Cette décision découle d’une affaire pénale contre Kurbonali Sultanov, un citoyen américain naturalisé d’Ouzbékistan, qui a reçu l’ordre de remettre son téléphone au CBP après que son nom a déclenché une alerte sur le système de communication du Trésor américain, identifiant Sultanov comme un acheteur ou un possesseur potentiel de matériel pédopornographique. Sultanov, qui a déclaré que les agents lui avaient dit qu’il n’avait pas d’autre choix que de déverrouiller son téléphone, l’a remis et a ensuite été interrogé par des agents de l’unité Homeland Security Investigations (HSI) de l’Immigration and Customs Enforcement. Les agents du HSI ont lu à Sultanov ses droits Miranda, qu’il a déclaré comprendre « à 50/50 », avant de l’interroger.

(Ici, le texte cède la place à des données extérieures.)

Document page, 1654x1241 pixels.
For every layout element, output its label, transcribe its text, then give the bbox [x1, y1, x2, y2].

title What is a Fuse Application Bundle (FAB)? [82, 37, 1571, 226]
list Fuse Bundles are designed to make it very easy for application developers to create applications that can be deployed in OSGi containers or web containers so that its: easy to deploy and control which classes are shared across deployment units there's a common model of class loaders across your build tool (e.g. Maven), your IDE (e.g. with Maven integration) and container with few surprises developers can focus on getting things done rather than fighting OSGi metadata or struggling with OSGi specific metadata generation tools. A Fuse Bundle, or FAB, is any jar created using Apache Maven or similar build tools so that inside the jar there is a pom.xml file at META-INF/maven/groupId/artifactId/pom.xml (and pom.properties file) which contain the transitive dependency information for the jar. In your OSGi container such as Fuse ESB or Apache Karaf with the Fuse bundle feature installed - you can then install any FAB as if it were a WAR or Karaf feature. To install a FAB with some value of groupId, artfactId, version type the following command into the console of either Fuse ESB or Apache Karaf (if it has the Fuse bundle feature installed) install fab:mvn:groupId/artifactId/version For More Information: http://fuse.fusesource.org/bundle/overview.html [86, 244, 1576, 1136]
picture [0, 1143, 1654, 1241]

Les enquêteurs du gouvernement ont ensuite obtenu un mandat pour le téléphone que la CBP avait fouillé à l’aéroport, ainsi que pour un autre téléphone que Sultanov avait en sa possession à son entrée dans le pays. Au cours de son procès pénal, Sultanov a déposé une requête pour supprimer les preuves obtenues à partir de ses téléphones, arguant que la fouille initiale de son téléphone était illégale en vertu du quatrième amendement.

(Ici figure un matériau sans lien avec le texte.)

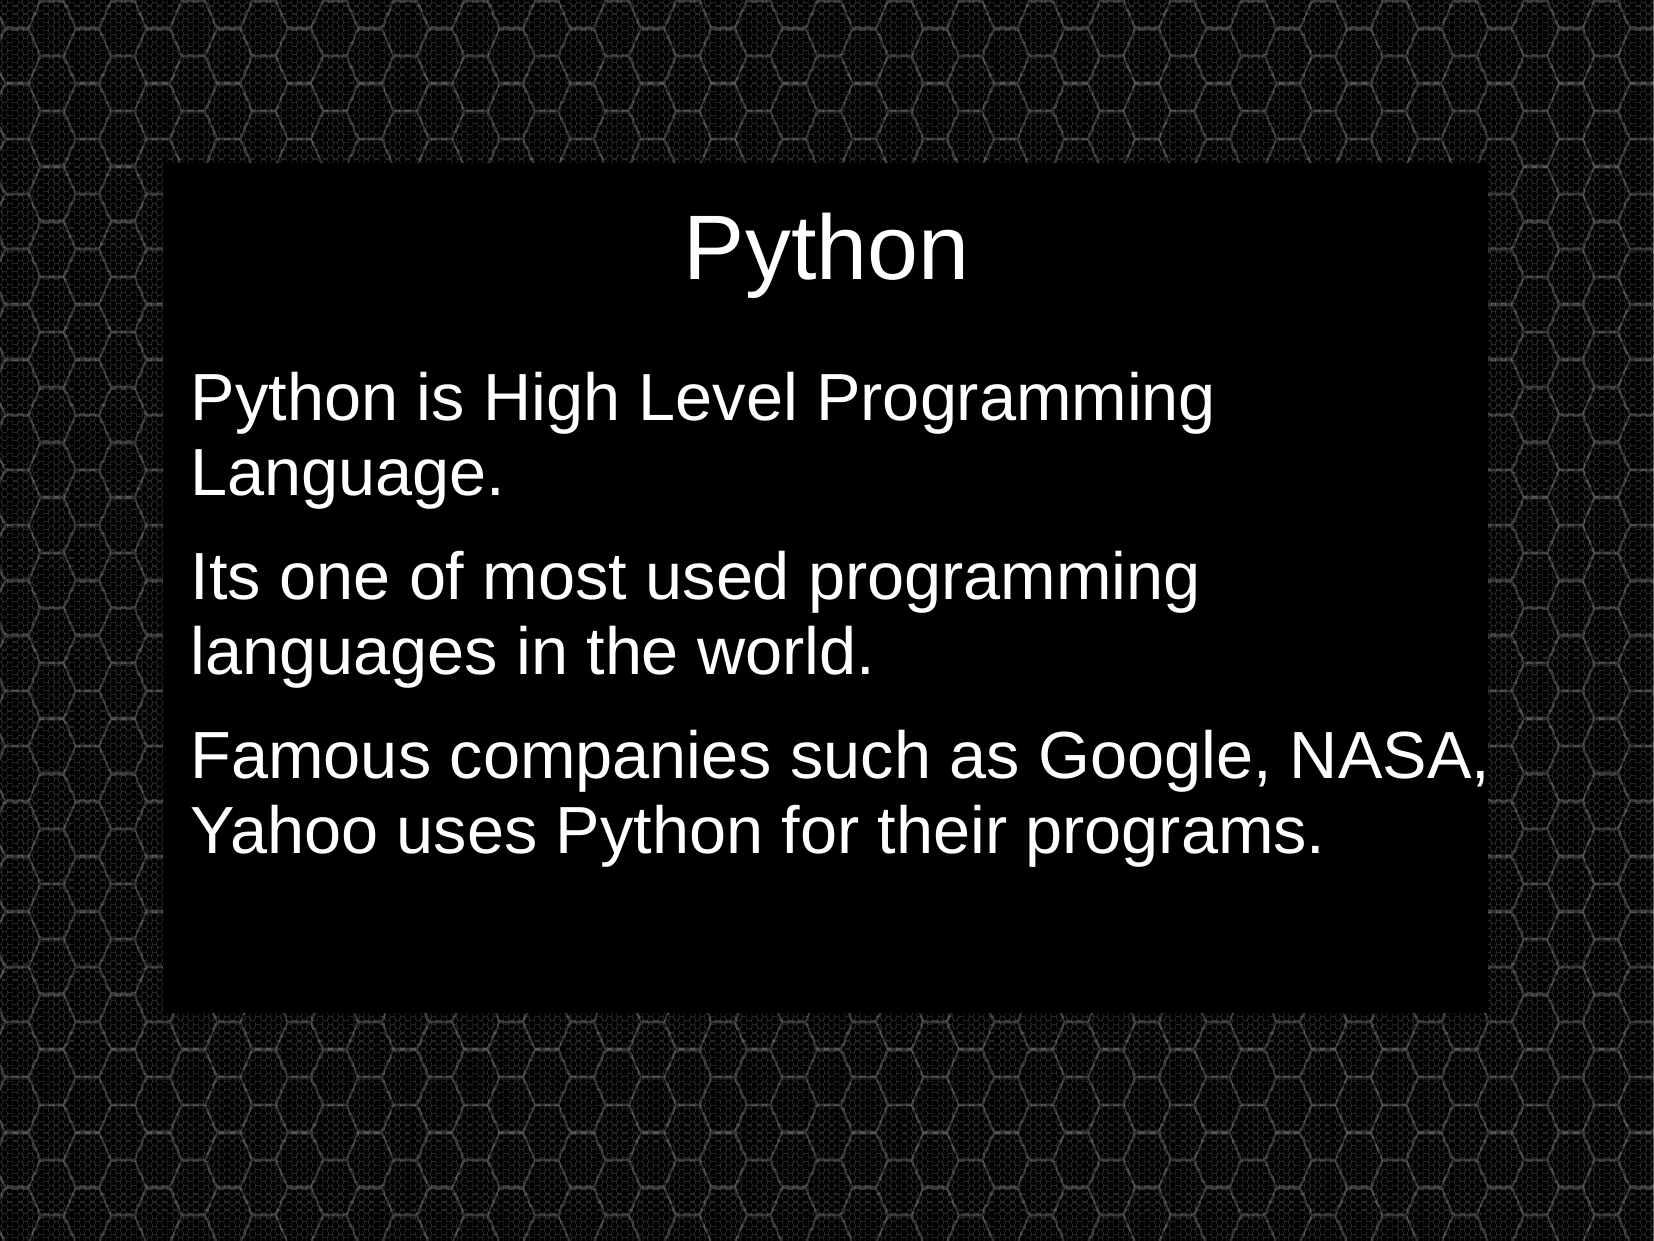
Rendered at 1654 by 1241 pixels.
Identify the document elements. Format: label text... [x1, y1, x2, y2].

title Python [82, 165, 1571, 331]
list Python is High Level Programming Language. Its one of most used programming languages in the world. Famous companies such as Google, NASA, Yahoo uses Python for their programs. [120, 360, 1501, 1010]
picture [0, 0, 1654, 1241]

La juge Nina R. Morrison, du district Est de New York, a rejeté la requête de Sultanov visant à supprimer des preuves, affirmant que la deuxième recherche médico-légale de ses téléphones avait été menée de bonne foi et conformément à un mandat. Mais Morrison a statué en faveur de Sultanov sur la base du Quatrième amendement, estimant que la première recherche de son téléphone était inconstitutionnelle.
En 2021, une cour d’appel américaine a statué que les agents du CBP peuvent fouiller les téléphones et autres appareils des voyageurs sans mandat et sans soupçon raisonnable, annulant ainsi une décision antérieure selon laquelle les fouilles sans mandat et sans soupçon violaient le quatrième amendement.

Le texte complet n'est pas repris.